**Artikel:**
● ● ● ● ● ● ●

Ein NSC hat in erster Linie eine Funktion. Wenn das vergessen oder nicht berücksichtigt wird, sind Hopfen und Malz sowieso schon verloren. Der Fortgang der Handlung bedarf eines Charakters mit bestimmten Absichten und Fähigkeiten an genau dieser Stelle, um eine Funktion innerhalb dieser Handlung zu erfüllen. Das ist der einzige Grund für die Existenz eines Charakters.
Charaktere, die dieser Notwendigkeit nicht entsprechen, sind Beiwerk, Spiegel der Hauptpersonen, Schmuck, Zierat, Extras. Sie sind schlimmstenfalls hinderlich, weil sie die Handlung verzögern und die Erzählung verfetten. Ein wichtiger NSC wird gebraucht und muß eine Rolle erfüllen. Dazu benötigt er zunächst weder Persönlichkeit (über seine Werte hinaus, also fähig oder unfähig) noch Vergangenheit.
Er muß nicht sein, er muß tun.
Wenn ich z.B. einen Auftragskiller brauche, der einen anderen NSC aus dem Weg räumt, dann muß ich zunächst nicht wissen, wer das ist, sondern ob er es kann.
Will ich ihn vielschichtig machen, interessant, außergewöhnlich (übrigens alles Eigenschaften, die einem Berufskiller eher abträglich sind), will ich ihn also "tief" haben, dann muß ich immer noch nicht in seiner Vergangenheit rumanalysieren. Dann muß ich wissen, was ihn jetzt so besonders sein läßt. Dazu benötigt man genau vier Sätze.
Verwende auf die folgenden Anweisungen jeweils einen, maximal zwei Sätze. Reduziere die Aussagen auf das Markante und Wesentliche.
- Beschreibe die Person steckbrieftauglich.
- Beschreibe das Wesentliche des Charakters aus Sicht eines Freundes.

● ● ● ● ● ● ●

**Datensatzauszüge:**

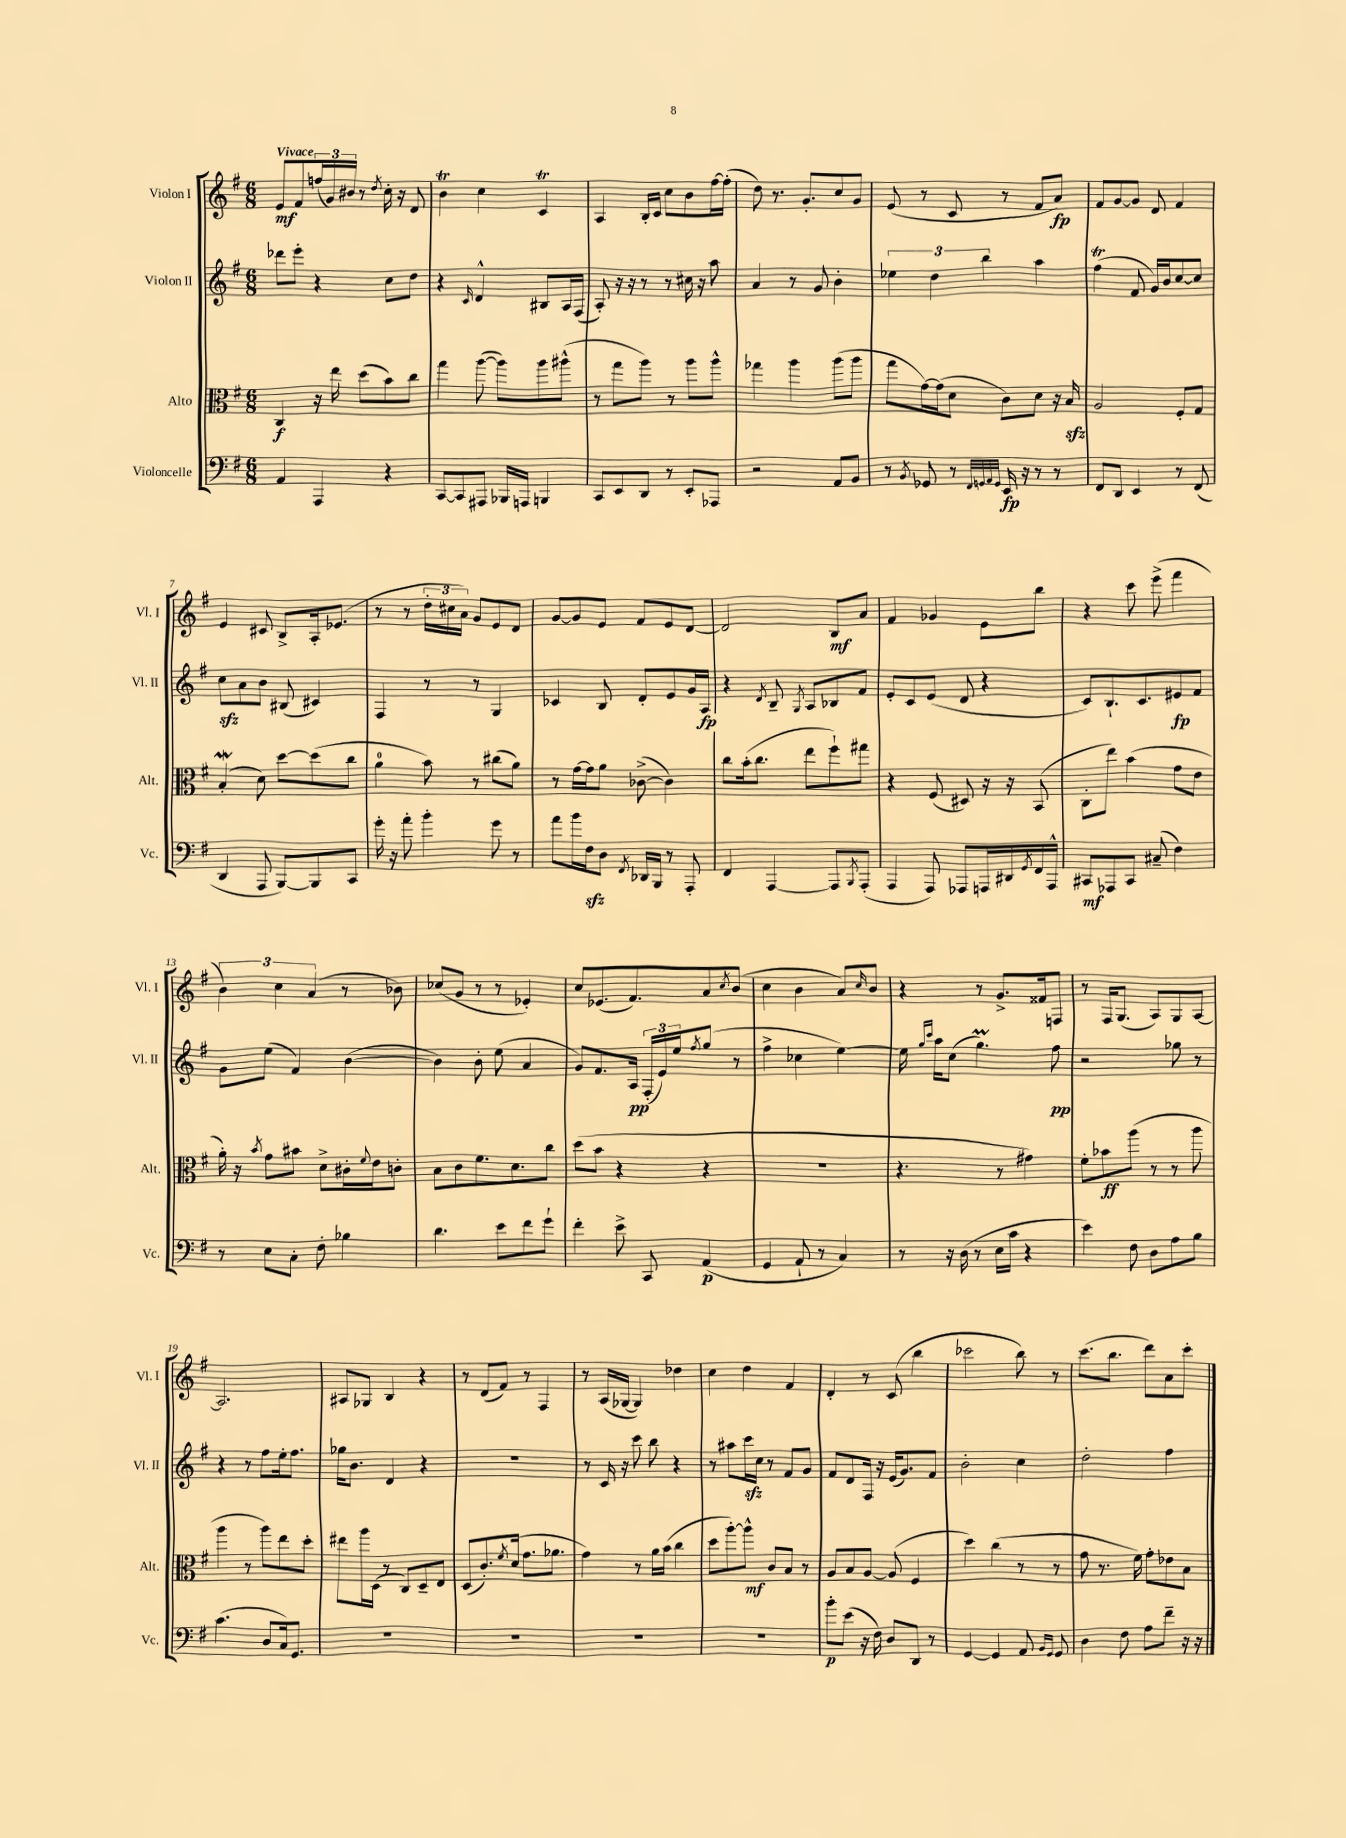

**kern	**kern	**kern	**kern
*staff4	*staff3	*staff2	*staff1
*clefF4	*clefC3	*clefG2	*clefG2
*k[f#]	*k[f#]	*k[f#]	*k[f#]
*M6/8	*M6/8	*M6/8	*M6/8
4AA	4C	8ddd-	8e
.	.	8eee'	8f#
4AAA	16r	4r	(24ff
.	.	.	24g)
.	16ee	.	.
.	.	.	24b#
.	(8dd	.	8r
.	.	.	8qdd
4r	8b)	8cc	16cc'
.	.	.	16r
.	8cc	8dd	8d
=	=	=	=
[8CC	4gg	4r	4b
8CC]	.	.	.
.	.	16qqc	.
8AAA#	([8aa	4d^^	4cc
16BBB-	8aa])	.	.
16AAA	.	.	.
4BBB	8aa	8B#	4c
.	(8aa#^^	16A	.
.	.	(16F#	.
=	=	=	=
8CC	8r	8A')	4A
8EE	8gg	16r	.
.	.	16r	.
8DD	8aa)	8r	16B'
.	.	.	16c
8r	8r	8r	8cc
8EE'	8aa	16cc#	8b
.	.	16r	.
8AAA-	8aa^^	8aa	[16ff#
.	.	.	(16ff#']
=	=	=	=
2r	4gg-	4a	8dd)
.	.	.	8.r
.	4aa	8r	.
.	.	.	8.g'
.	.	8g	.
8AA	(8aa	4b'	8cc
8BB	8aa	.	8g
=	=	=	=
8r	8gg	6ee-	(8e
8qBB	.	.	.
8GG-	[16g)	.	8r
.	.	6dd	.
.	(16g]	.	.
8r	8d	.	8c
.	.	6bb	.
32qqFF#	.	.	.
32qqGG	.	.	.
32qqAA	.	.	.
32qqGG	.	.	.
16EE	8c)	.	8r
16r	.	.	.
8r	8d	4aa	8f#
8r	16r	.	8a)
.	16B	.	.
=	=	=	=
8FF#	2A	(4ff#	8f#
8DD	.	.	[8g
4EE	.	8f#	8g]
.	.	16g)	8d
.	.	16b	.
8r	8F#'	[8cc	4f#
(8FF#	8G	8cc]	.
=	=	=	=
4DD	(4B'	8cc	4e
.	.	8a	.
8AAA	8d)	8b	8c#
[8BBB)	[8dd	(8B#	8B^
8BBB]	(8dd]	4c#)	16A'
.	.	.	(8.e-
8CC	8cc	.	.
=	=	=	=
16g'	4a	4F#	8r
16r	.	.	.
8a'	.	.	8r
4b'	8b)	8r	24dd'
.	.	.	24cc#
.	.	.	24a)
.	8r	8r	8g
8g	(8cc#	4G	8e
8r	8a)	.	8d
=	=	=	=
8a	8r	4c-	[8g
16b	[16g	.	8g]
16F#	16g]	.	.
8D	8a	8B	8e
8qFF#	.	.	.
16DD-	([8c-^	8d'	8f#
16BBB	.	.	.
8r	4c-])	8e	8e
8AAA'	.	16g	[8d
.	.	16A	.
=	=	=	=
4FF#	8cc	4r	2d]
.	(16b'	.	.
.	8.cc	.	.
.	.	8qd	.
[4AAA	.	8B~	.
.	.	8qG	.
.	8ee	8A	.
8AAA]	8ff#`)	8B-	8B
8qBBB	.	.	.
(8AAA'	8gg#	8f#	8a
=	=	=	=
4AAA	4r	8e'	4f#
.	.	8c	.
8AAA)	(8F#	(8e	4g-
8AAA-	8D#)	8d	.
16AAA	16r	4r	8e
16DD#	16r	.	.
8qGG	.	.	.
16FF#	(8BB	.	8bb
16AAA^^	.	.	.
=	=	=	=
8CC#	8C'	8c)	4r
8AAA-	8ee)	8.B`	.
8CC#	(4b	.	8ccc
.	.	8.c	.
(8C#~	.	.	(8eee^
4F#)	8g	8e#	4fff#
.	8e	8f#	.
=	=	=	=
8r	16a')	8g	6b)
.	16r	.	.
.	8qb	.	.
8E	8g	(8ee	.
.	.	.	6cc
8C'	8b#	4f#)	.
.	.	.	(6a
8F#'	8d^	.	.
4B-	16c#'	([4b	8r
.	8qqf#	.	.
.	16e	.	.
.	8c'	.	8b-)
=	=	=	=
4.d	8B	4b])	(8cc-
.	8c	.	8g
.	8.f#	8b'	8r
8e	.	(8ee	8r
.	8.d	.	.
8f#	.	4a	4e-')
8g`	8cc	.	.
=	=	=	=
4f#'	(8dd	8g)	8cc
.	8b	8.f#	(8.e-
8e^	4r	.	.
.	.	16A	8.f#)
8CC	.	(24F#'	.
.	.	24e)	.
.	.	24ee	.
.	.	8qff#	.
(4AA	4r	(8gg	8a
.	.	.	8qcc
.	.	8r	(8b
=	=	=	=
4GG	2.r	4ff#^	4cc
8AA`	.	4cc-	4b
8r	.	.	.
4C)	.	[4ee)	8a)
.	.	.	16qqcc
.	.	.	8b
=	=	=	=
8r	4.r	16ee]	4r
.	.	16qqgg	.
.	.	16qqccc	.
.	.	16aa	.
16r	.	(8cc	.
(16D	.	.	.
8r	.	4.gg)	8r
16E	8r	.	8.g^
16c	.	.	.
4r	4g#)	.	.
.	.	.	16f##
.	.	8ff#	8F
=	=	=	=
4e)	8f#'	2r	8r
.	8b-	.	16F#
.	.	.	(8.G
8F#	(8aa	.	.
8D	8r	.	8A)
8A	8r	8gg-	8G
8B	8aa	8r	[8A
=	=	=	=
(4.c	4aa	4r	2.A]
.	8r	8r	.
8D	8aa)	8ff#	.
16C)	8ee	16ee'	.
8.GG	.	8.ff#	.
.	8dd'	.	.
=	=	=	=
2.r	8ee#	16gg-	8A#
.	.	8.b	.
.	16aa	.	8G-
.	(16D	.	.
.	8r	4d	4B
.	8C)	.	.
.	8D~	4r	4r
.	8E	.	.
=	=	=	=
2.r	(8D	2.r	8r
.	8.c')	.	(8d
.	.	.	8f#)
.	8qf#	.	.
.	(16d	.	.
.	8.g	.	8r
.	.	.	4F#
.	8.a-	.	.
=	=	=	=
2.r	4g)	8r	8r
.	.	16c	(16A
.	.	16r	[16G-
.	8r	8ccc	4G-])
.	16a	8bb	.
.	(16b	.	.
.	4cc	4r	4dd-
=	=	=	=
2.r	8dd	8r	4cc
.	[8aa')	8aa#	.
.	8aa^^]	16ccc	4dd
.	.	16cc	.
.	8c	8r	.
.	8B	8f#	4f#
.	8r	8g	.
=	=	=	=
8b'	8A	8f#	4d'
(8e	8B	8d	.
16r	[8A	16F#	8r
16F#)	.	16r	.
8D	(8A]	(16e	(8c
.	.	8.g)	.
8DD	4F#	.	4bb
8r	.	8f#	.
=	=	=	=
[4GG	4dd)	2b'	2ccc-
4GG]	(4cc	.	.
8AA	8r	4cc	8bb)
16qqBB	.	.	.
16qqGG	.	.	.
8GG	8r	.	8r
=	=	=	=
4D	8g	2dd'	(8.ccc
.	8.r	.	.
.	.	.	8.bb
8F#	.	.	.
.	16f#)	.	.
8A	8g'	.	8ddd)
8f#~	8e-	4ff#	8a
16r	8B	.	8ccc'
16r	.	.	.
==	==	==	==
*-	*-	*-	*-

● ● ● ● ● ● ●

**Aufgabenstellung:**
Stimmen die folgenden Aussagen mit dem Artikel über NSCs überein? Beantworte jede mit Ja oder Nein und zitiere die entscheidende Stelle wörtlich.
1. Die Funktion in der Handlung ist der einzige Grund dafür, dass ein Charakter existiert.
2. Ein wichtiger NSC braucht zuerst eine ausgearbeitete Vergangenheit.
3. Um einen NSC „tief“ zu machen, genügen genau vier Sätze.

**Lösung:**
1. Ja: „Das ist der einzige Grund für die Existenz eines Charakters.“
2. Nein: „Dazu benötigt er zunächst weder Persönlichkeit (über seine Werte hinaus, also fähig oder unfähig) noch Vergangenheit.“
3. Ja: „Dazu benötigt man genau vier Sätze.“